▸ Daftar Tugas
**A.** Menurut teks tentang OJK, lembaga apa yang perannya digantikan oleh OJK?
**B.** Tuliskan ulang bagian teks tentang OJK yang dimulai dari "Implikasi Pembentukan OJK" dan berakhir pada "beralih ke OJK.".

Implikasi Pembentukan OJK terhadap Pengaturan dan Pengawasan Perbankan Indonesia

Otoritas Jasa Keuangan (OJK) merupakan lembaga negara yang dibentuk pada tahun 2011 berdasarkan UU nomor 21 tahun 2011, dan beroperasi Januari 2013 (untuk pasar modal dan LKNB) dan 2014 (untuk perbankan). Aturan ini menjelaskan fungsi OJK dalam menyelenggarakan sistem pengaturan dan pengawasan yang terintegrasi terhadap keseluruhan kegiatan di dalam sektor jasa keuangan. OJK sendiri didirikan untuk menggantikan peran Badan Pengawas Pasar Modal dan Lembaga Keuangan (Bapepam-LK). Dengan terbentuknya OJK maka secara otomatis pengaturan dan pengawasan Pasar Modal dan Industri Keuangan Non-Bank (IKNB) beralih ke OJK.

▸ Cuplikan Data
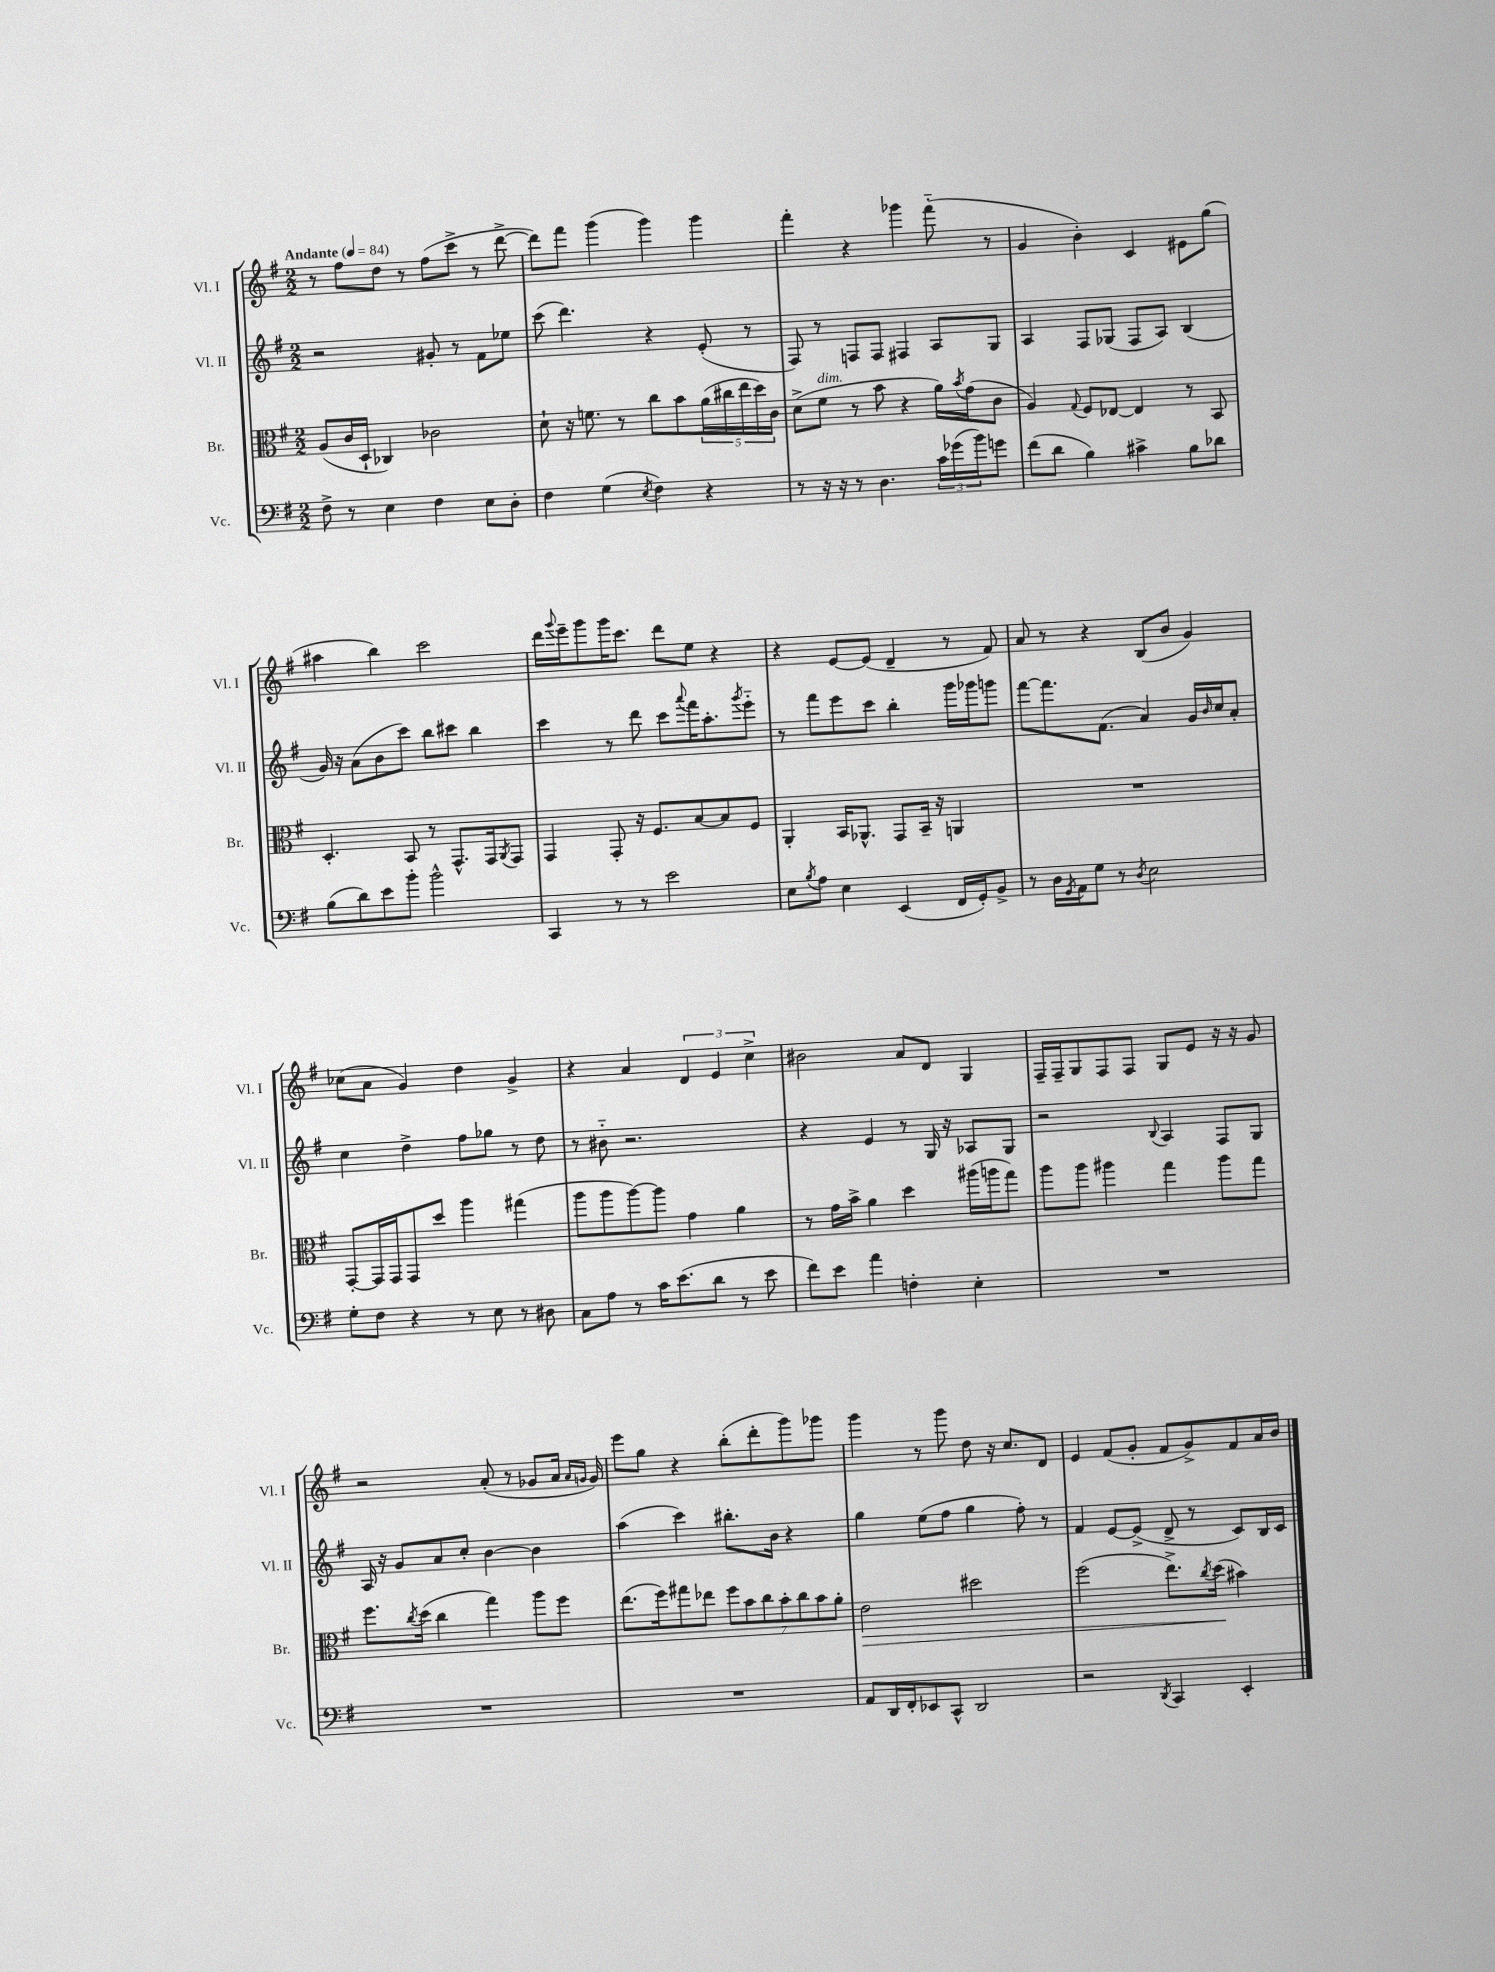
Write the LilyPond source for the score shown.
--
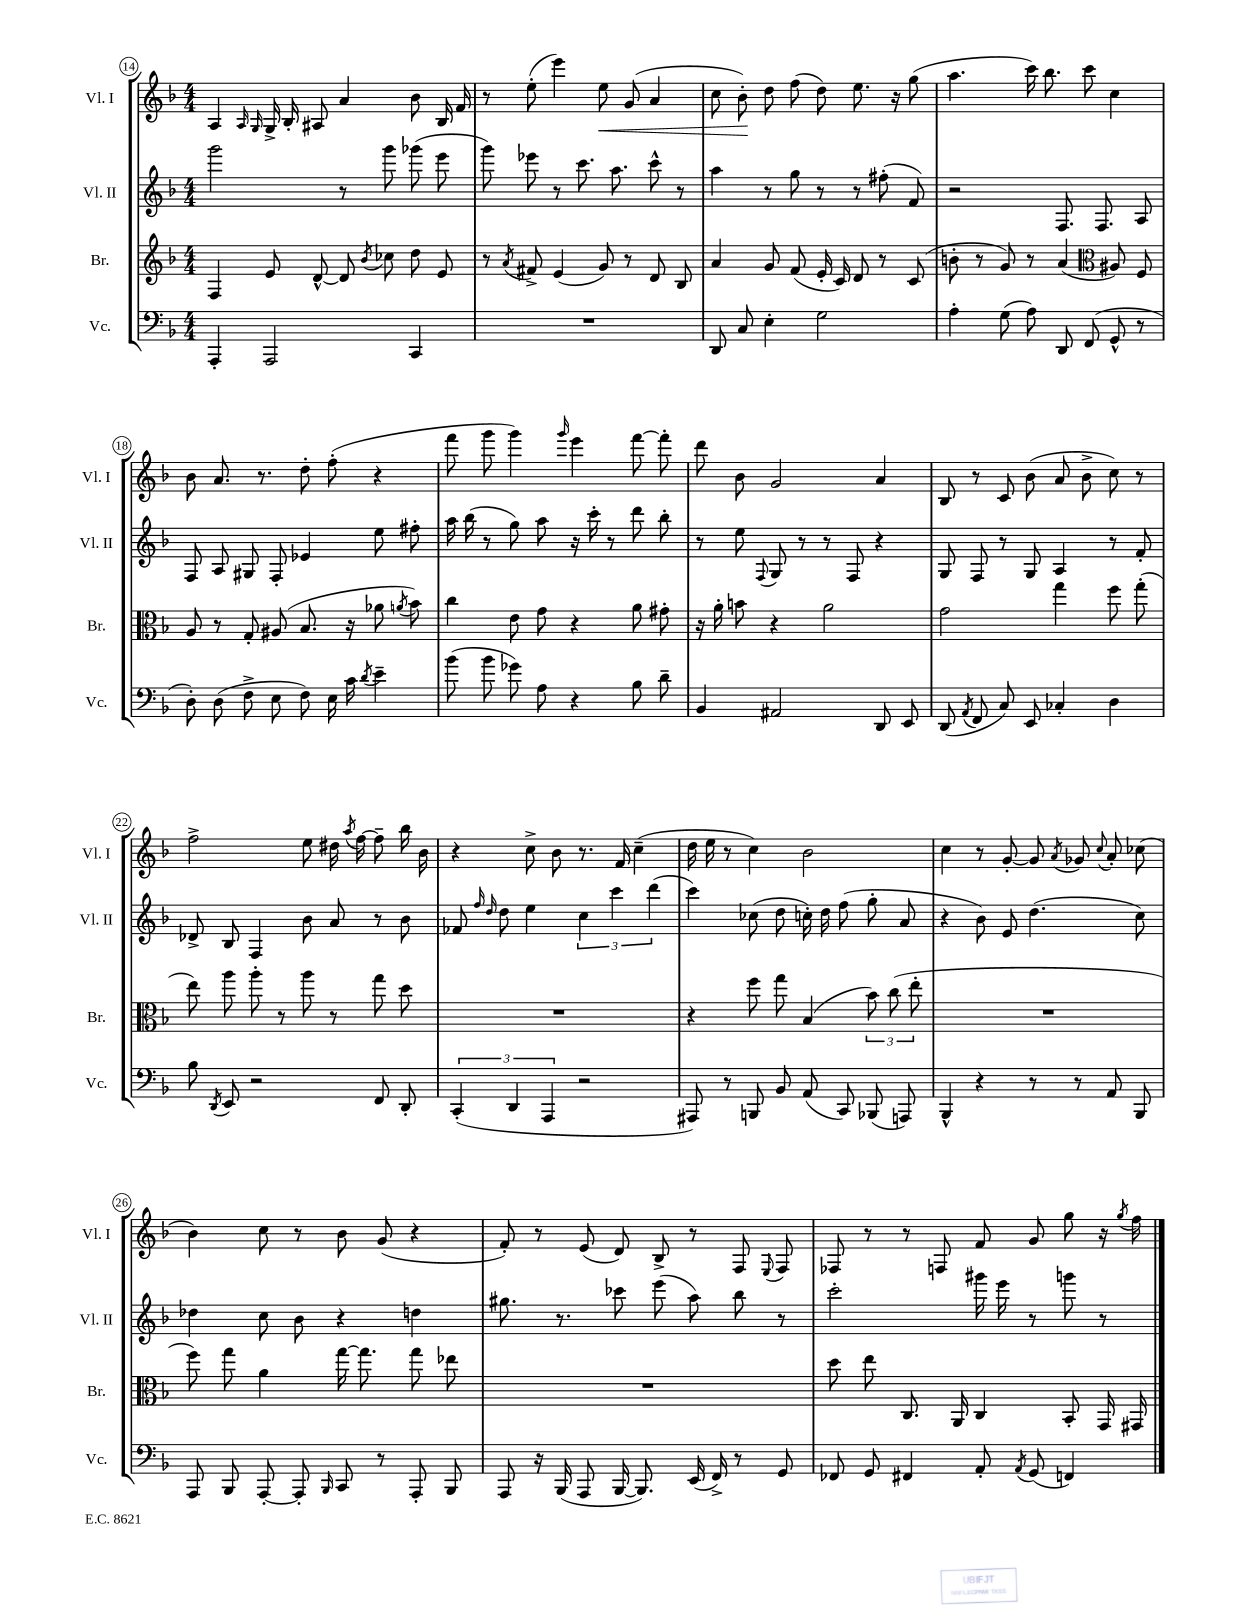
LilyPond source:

▸ Pembahasan Soal
**A.** Badan Pengawas Pasar Modal dan Lembaga Keuangan (Bapepam-LK).

**B.**
Implikasi Pembentukan OJK terhadap Pengaturan dan Pengawasan Perbankan Indonesia

Otoritas Jasa Keuangan (OJK) merupakan lembaga negara yang dibentuk pada tahun 2011 berdasarkan UU nomor 21 tahun 2011, dan beroperasi Januari 2013 (untuk pasar modal dan LKNB) dan 2014 (untuk perbankan). Aturan ini menjelaskan fungsi OJK dalam menyelenggarakan sistem pengaturan dan pengawasan yang terintegrasi terhadap keseluruhan kegiatan di dalam sektor jasa keuangan. OJK sendiri didirikan untuk menggantikan peran Badan Pengawas Pasar Modal dan Lembaga Keuangan (Bapepam-LK). Dengan terbentuknya OJK maka secara otomatis pengaturan dan pengawasan Pasar Modal dan Industri Keuangan Non-Bank (IKNB) beralih ke OJK.